Un total de 1 400 personnes seraient condamnées à mort en Iraq, et 129 auraient étaient exécutées pendant la seule année 2012.

Le Gouvernement iraquien affirme n’exécuter que des personnes ayant commis des actes terroristes ou d’autres crimes graves contre des civils, et qui ont été condamnées en vertu de la loi antiterroriste n° 13 de 2005.

La Haut-Commissaire a déclaré être préoccupée par la portée étendue et l’utilisation élargie de l’article 4 de la loi antiterroriste. Cet article prévoit la peine de mort pour une longue liste d’actes liés au terrorisme, dont tous ne peuvent tomber sous le coup de la qualification de « crimes les plus graves », qui permet l’application de la peine capitale en vertu du droit international.

Navi Pillay a également déclaré être vivement préoccupée par le manque de respect par l’Iraq de ses obligations internationales dans le domaine des droits de l’homme au regard de l’application de la peine de mort, et en particulier celles découlant du Pacte international relatif aux droits civils et politiques, auquel l’Iraq est partie depuis plus de 40 ans.

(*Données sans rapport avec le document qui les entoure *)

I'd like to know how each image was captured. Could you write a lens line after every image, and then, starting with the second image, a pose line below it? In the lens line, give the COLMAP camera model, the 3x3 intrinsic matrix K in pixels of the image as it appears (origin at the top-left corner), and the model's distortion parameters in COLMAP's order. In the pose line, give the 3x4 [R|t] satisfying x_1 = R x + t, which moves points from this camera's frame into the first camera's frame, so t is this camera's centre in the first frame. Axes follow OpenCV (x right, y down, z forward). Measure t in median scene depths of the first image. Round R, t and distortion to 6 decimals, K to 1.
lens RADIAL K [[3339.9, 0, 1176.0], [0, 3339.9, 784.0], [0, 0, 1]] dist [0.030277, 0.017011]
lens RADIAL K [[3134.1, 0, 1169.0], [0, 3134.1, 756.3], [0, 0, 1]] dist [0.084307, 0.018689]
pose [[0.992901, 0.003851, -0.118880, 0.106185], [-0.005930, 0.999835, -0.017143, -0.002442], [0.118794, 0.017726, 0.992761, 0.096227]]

La Haut-Commissaire a mis en exergue le besoin de transparence et de respect le plus strict pour une procédure équitable. Elle a appelé le gouvernement à « cesser les exécutions, à procéder à un examen fiable et indépendant de tous les cas de condamnations à mort et à divulguer des informations sur le nombre et l’identité des condamnés à mort, les chefs d’accusation retenus contre eux, les procédures judiciaires engagées à leur encontre et le résultat de l’examen de révision de leurs cas. »

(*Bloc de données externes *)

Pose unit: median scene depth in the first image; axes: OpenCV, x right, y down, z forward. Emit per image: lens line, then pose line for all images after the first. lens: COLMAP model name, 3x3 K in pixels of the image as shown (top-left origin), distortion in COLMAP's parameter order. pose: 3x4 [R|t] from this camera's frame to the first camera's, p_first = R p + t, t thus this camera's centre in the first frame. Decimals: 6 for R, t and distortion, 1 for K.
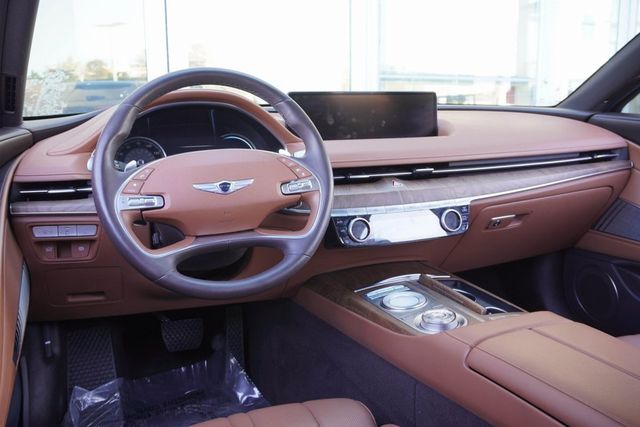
lens RADIAL K [[592.1, 0, 322.0], [0, 592.1, 212.9], [0, 0, 1]] dist [-0.014672, 0.000000]
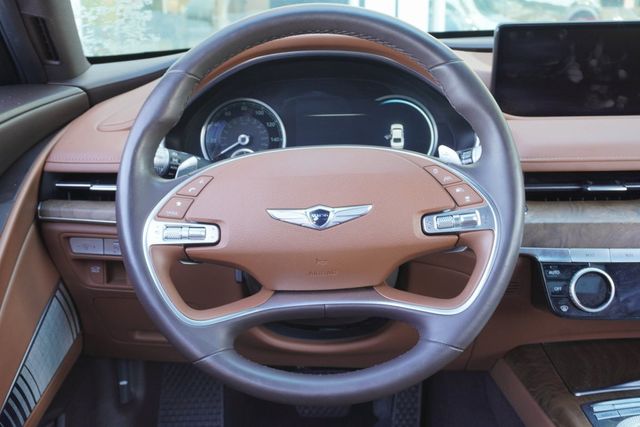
lens RADIAL K [[890.0, 0, 321.7], [0, 890.0, 211.6], [0, 0, 1]] dist [0.006217, 0.000000]
pose [[0.925680, 0.095049, -0.366173, 0.149091], [-0.063698, 0.993264, 0.096797, -0.125083], [0.372907, -0.066278, 0.925499, 0.170206]]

La Haut-Commissaire a aussi fait part de son inquiétude face à l’apparente incapacité des prisonniers condamnés pour des infractions liées au terrorisme de pouvoir faire une demande de grâce ou de commutation de peine, conformément à l’article 6 du Pacte international relatif aux droits civils et politiques. Elle a également demandé pourquoi le droit de grâce ou de commutation de peine accordé au Président en vertu de l’article 286 du code de procédure pénal était si rarement exercé.

Navi Pillay a déclaré être heureuse de constater qu’une région de l’Iraq, celle du Kurdistan, respecte d’ores et déjà un moratoire sur la peine de mort. Elle a exhorté le gouvernement central à suivre cet exemple et à prendre en compte les appels répétés de la communauté internationale en faveur d’un moratoire sur toutes les exécutions avec, pour perspective, l’abolition de la peine de mort conformément aux multiples résolutions de l’Assemblée générale des Nations Unies.* Elle a insisté sur le fait que quelque 150 pays avaient déjà soit aboli la peine de mort en droit ou en pratique, soit instauré un moratoire.

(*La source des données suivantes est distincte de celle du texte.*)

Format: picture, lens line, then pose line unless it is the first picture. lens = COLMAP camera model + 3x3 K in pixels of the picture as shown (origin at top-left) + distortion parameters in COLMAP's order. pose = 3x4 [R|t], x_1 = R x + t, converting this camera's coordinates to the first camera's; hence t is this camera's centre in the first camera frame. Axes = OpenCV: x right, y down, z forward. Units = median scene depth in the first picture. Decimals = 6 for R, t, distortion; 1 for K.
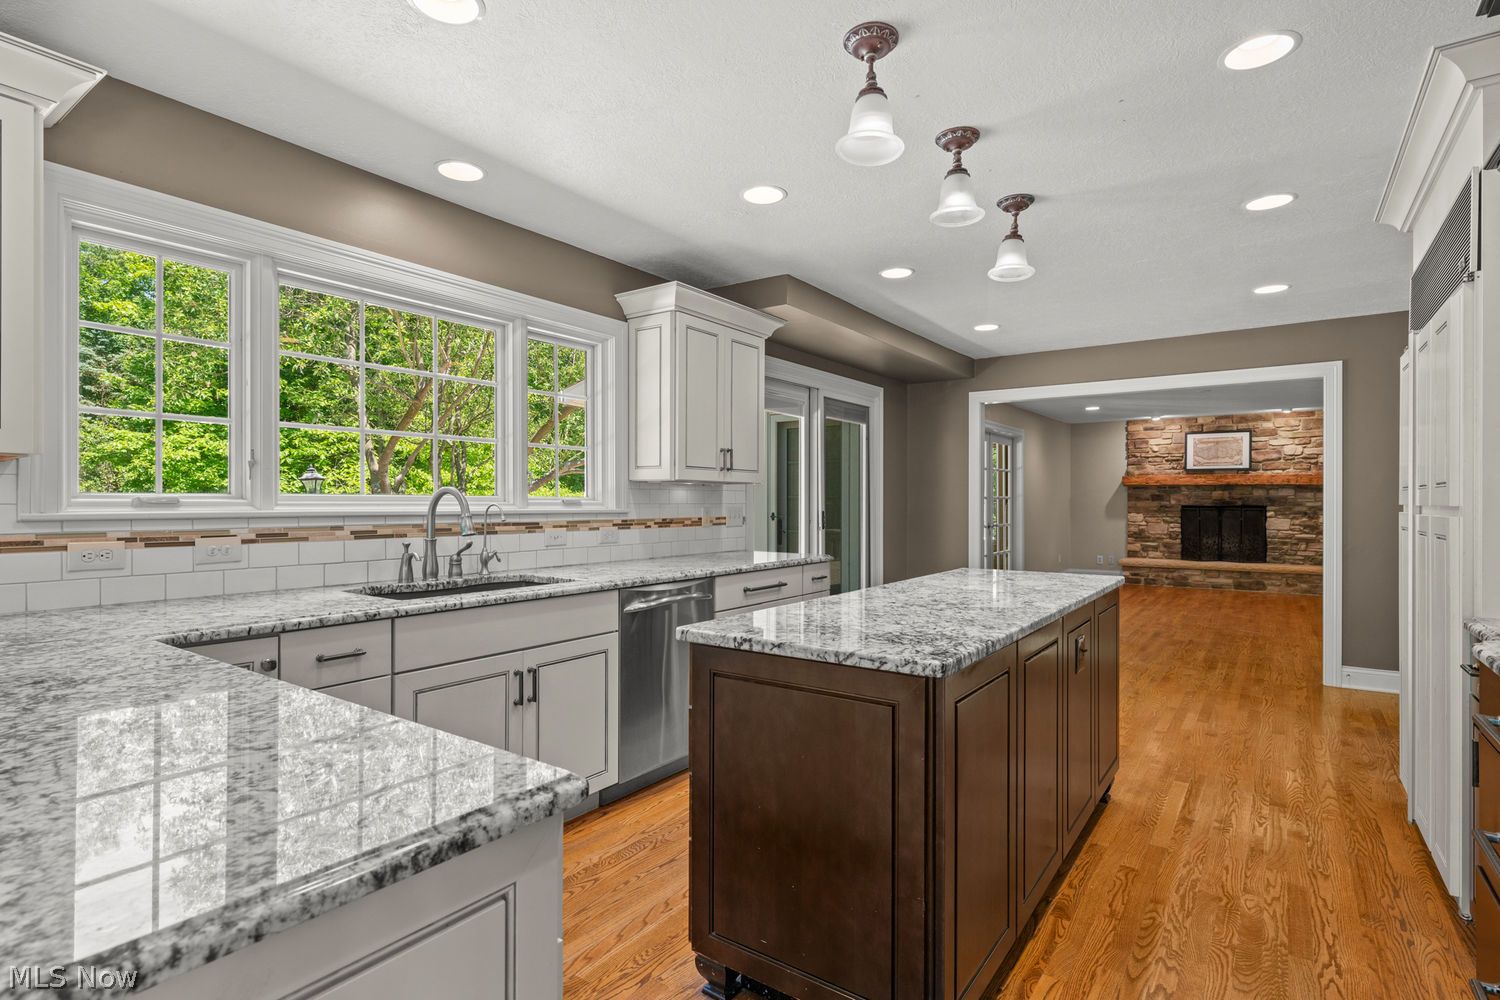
lens RADIAL K [[747.0, 0, 747.4], [0, 747.0, 500.8], [0, 0, 1]] dist [0.001640, -0.000126]
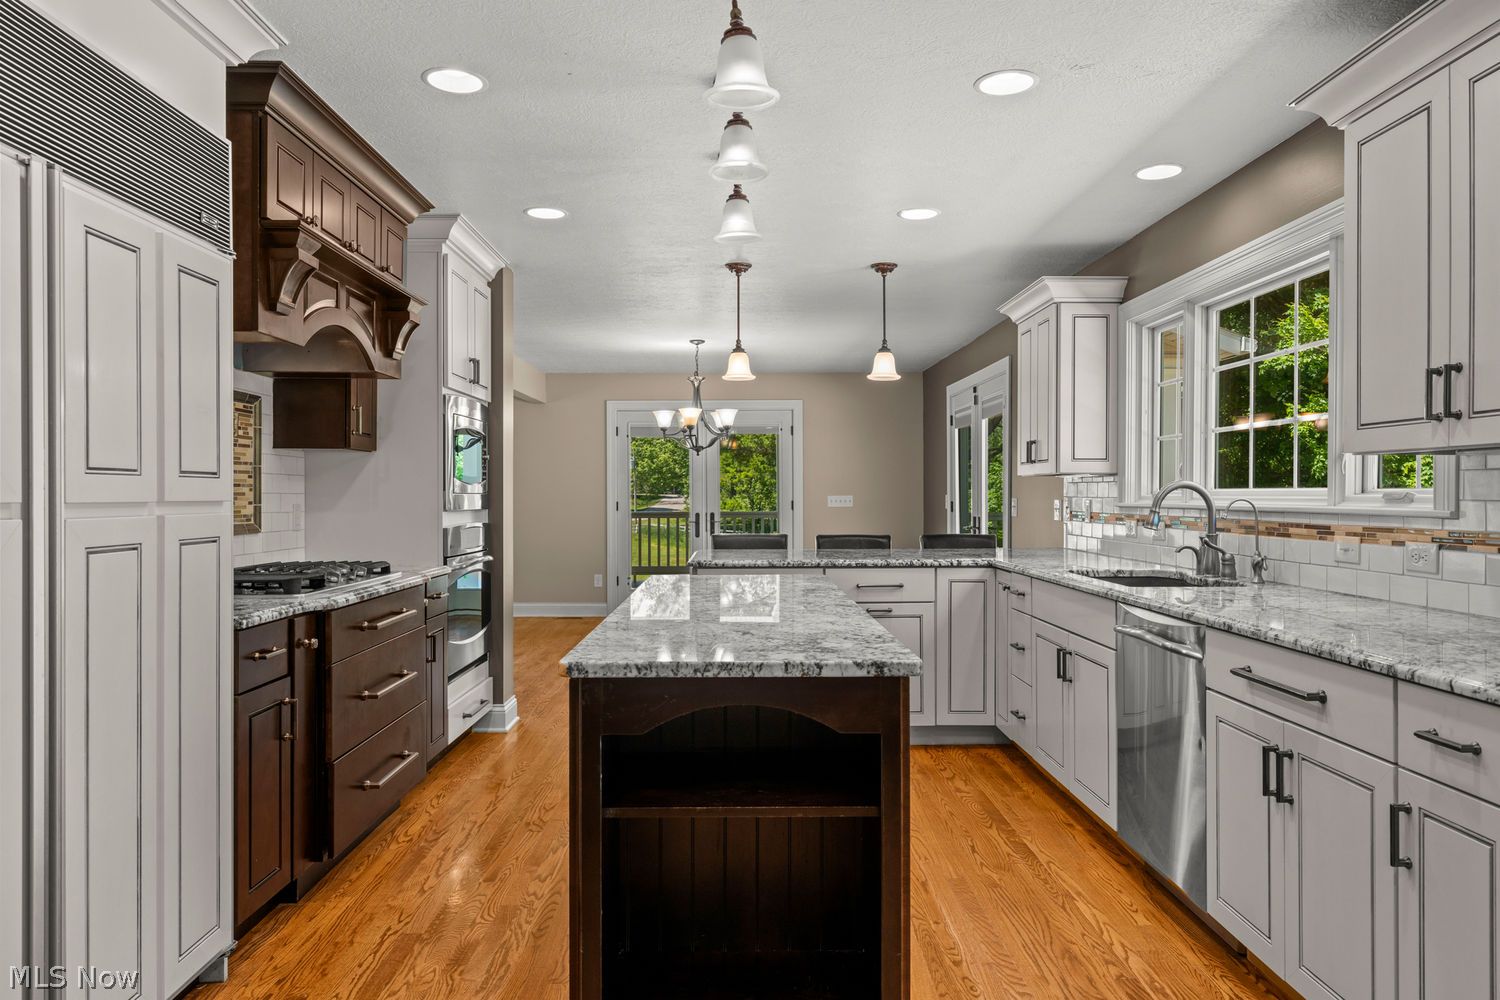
lens RADIAL K [[993.3, 0, 747.4], [0, 993.3, 497.4], [0, 0, 1]] dist [0.008751, 0.000458]
pose [[-0.806890, 0.000393, -0.590701, 0.616179], [0.000678, 1.000000, -0.000260, 0.001946], [0.590701, -0.000611, -0.806890, 1.246681]]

« Je suis la première à m’opposer à toute impunité pour les crimes graves. Toutefois, si une personne est emprisonnée à vie et que l’on découvre ultérieurement une erreur judiciaire, elle peut être libérée et indemnisée », a plaidé la Haut-Commissaire.

*Voir les résolutions de l’Assemblée générale 62/149 (2007), 63/168 (2009), 65/205 (2010) et 67/176 (2012).